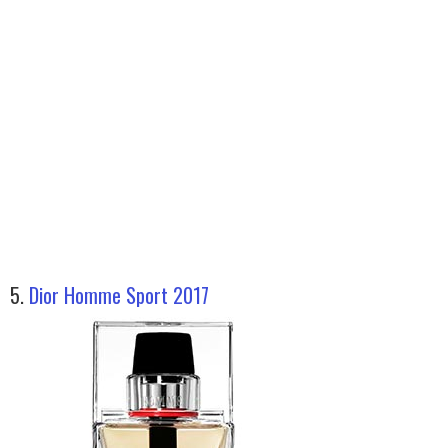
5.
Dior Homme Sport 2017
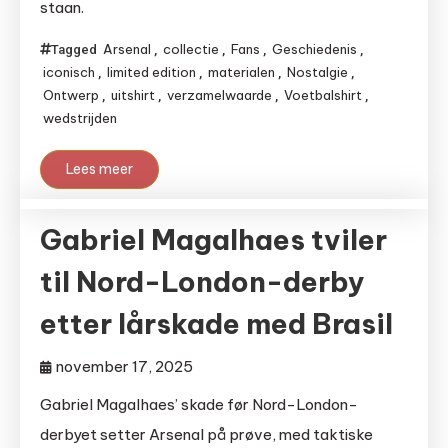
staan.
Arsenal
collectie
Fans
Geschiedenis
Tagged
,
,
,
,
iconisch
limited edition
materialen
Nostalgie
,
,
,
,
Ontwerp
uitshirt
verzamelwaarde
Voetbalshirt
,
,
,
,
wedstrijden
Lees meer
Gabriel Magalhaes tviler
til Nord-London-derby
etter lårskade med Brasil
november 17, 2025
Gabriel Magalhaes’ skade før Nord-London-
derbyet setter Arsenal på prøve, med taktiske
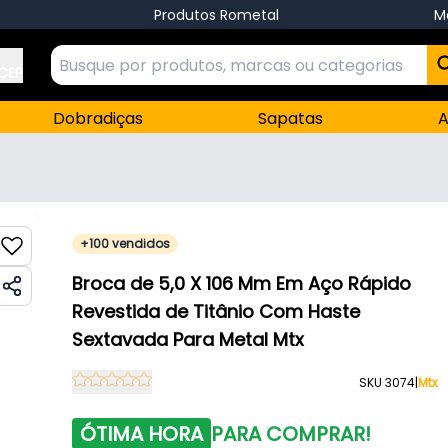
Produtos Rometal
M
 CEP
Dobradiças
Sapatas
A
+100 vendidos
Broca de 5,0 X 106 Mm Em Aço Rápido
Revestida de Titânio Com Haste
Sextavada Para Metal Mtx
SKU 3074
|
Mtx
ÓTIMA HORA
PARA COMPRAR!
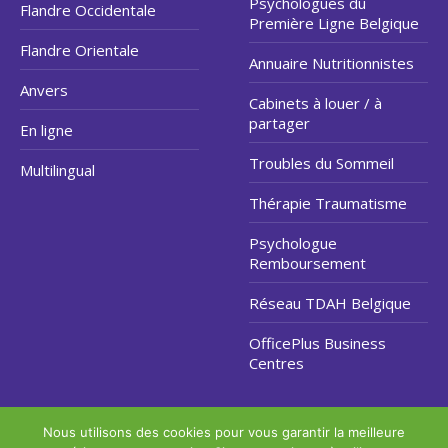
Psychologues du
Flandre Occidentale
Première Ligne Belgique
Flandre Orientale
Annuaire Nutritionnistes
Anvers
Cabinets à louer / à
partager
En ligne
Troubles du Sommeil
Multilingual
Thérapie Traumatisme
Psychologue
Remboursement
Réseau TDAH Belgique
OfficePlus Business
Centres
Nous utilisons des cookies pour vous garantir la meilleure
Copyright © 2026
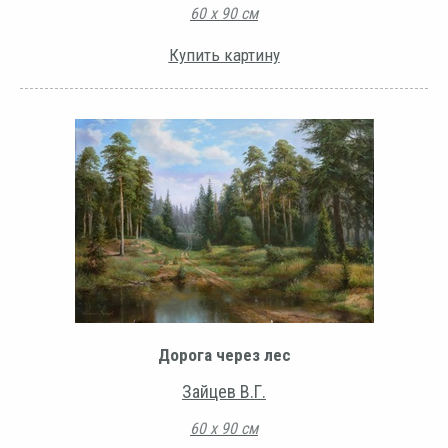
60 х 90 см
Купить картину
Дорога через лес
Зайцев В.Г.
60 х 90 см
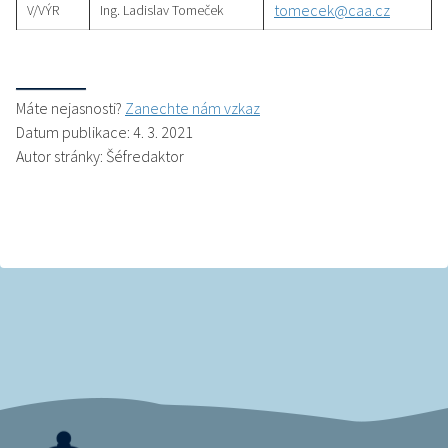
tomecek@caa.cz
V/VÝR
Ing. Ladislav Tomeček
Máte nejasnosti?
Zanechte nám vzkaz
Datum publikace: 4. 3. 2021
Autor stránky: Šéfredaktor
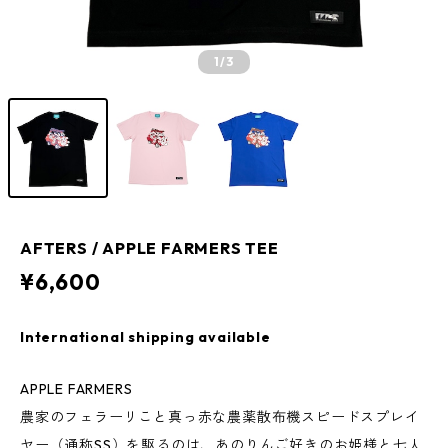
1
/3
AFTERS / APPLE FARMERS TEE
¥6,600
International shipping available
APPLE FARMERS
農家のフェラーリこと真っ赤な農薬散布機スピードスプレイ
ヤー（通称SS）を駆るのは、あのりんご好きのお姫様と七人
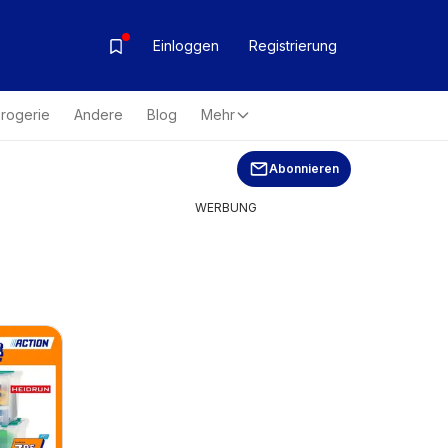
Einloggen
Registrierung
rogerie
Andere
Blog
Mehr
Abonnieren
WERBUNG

*Task description*. Without the pictures, extract every entry verbatim.

*Reply to the exercise*.
5.
Dior Homme Sport 2017
staan.
Arsenal
collectie
Fans
Geschiedenis
Tagged
,
,
,
,
iconisch
limited edition
materialen
Nostalgie
,
,
,
,
Ontwerp
uitshirt
verzamelwaarde
Voetbalshirt
,
,
,
,
wedstrijden
Lees meer
Gabriel Magalhaes tviler
til Nord-London-derby
etter lårskade med Brasil
november 17, 2025
Gabriel Magalhaes’ skade før Nord-London-
derbyet setter Arsenal på prøve, med taktiske
Produtos Rometal
M
 CEP
Dobradiças
Sapatas
A
+100 vendidos
Broca de 5,0 X 106 Mm Em Aço Rápido
Revestida de Titânio Com Haste
Sextavada Para Metal Mtx
SKU 3074
|
Mtx
ÓTIMA HORA
PARA COMPRAR!
Psychologues du
Flandre Occidentale
Première Ligne Belgique
Flandre Orientale
Annuaire Nutritionnistes
Anvers
Cabinets à louer / à
partager
En ligne
Troubles du Sommeil
Multilingual
Thérapie Traumatisme
Psychologue
Remboursement
Réseau TDAH Belgique
OfficePlus Business
Centres
Nous utilisons des cookies pour vous garantir la meilleure
Copyright © 2026
60 х 90 см
Купить картину
Дорога через лес
Зайцев В.Г.
60 х 90 см
tomecek@caa.cz
V/VÝR
Ing. Ladislav Tomeček
Máte nejasnosti?
Zanechte nám vzkaz
Datum publikace: 4. 3. 2021
Autor stránky: Šéfredaktor
1
/3
AFTERS / APPLE FARMERS TEE
¥6,600
International shipping available
APPLE FARMERS
農家のフェラーリこと真っ赤な農薬散布機スピードスプレイ
ヤー（通称SS）を駆るのは、あのりんご好きのお姫様と七人
Einloggen
Registrierung
rogerie
Andere
Blog
Mehr
Abonnieren
WERBUNG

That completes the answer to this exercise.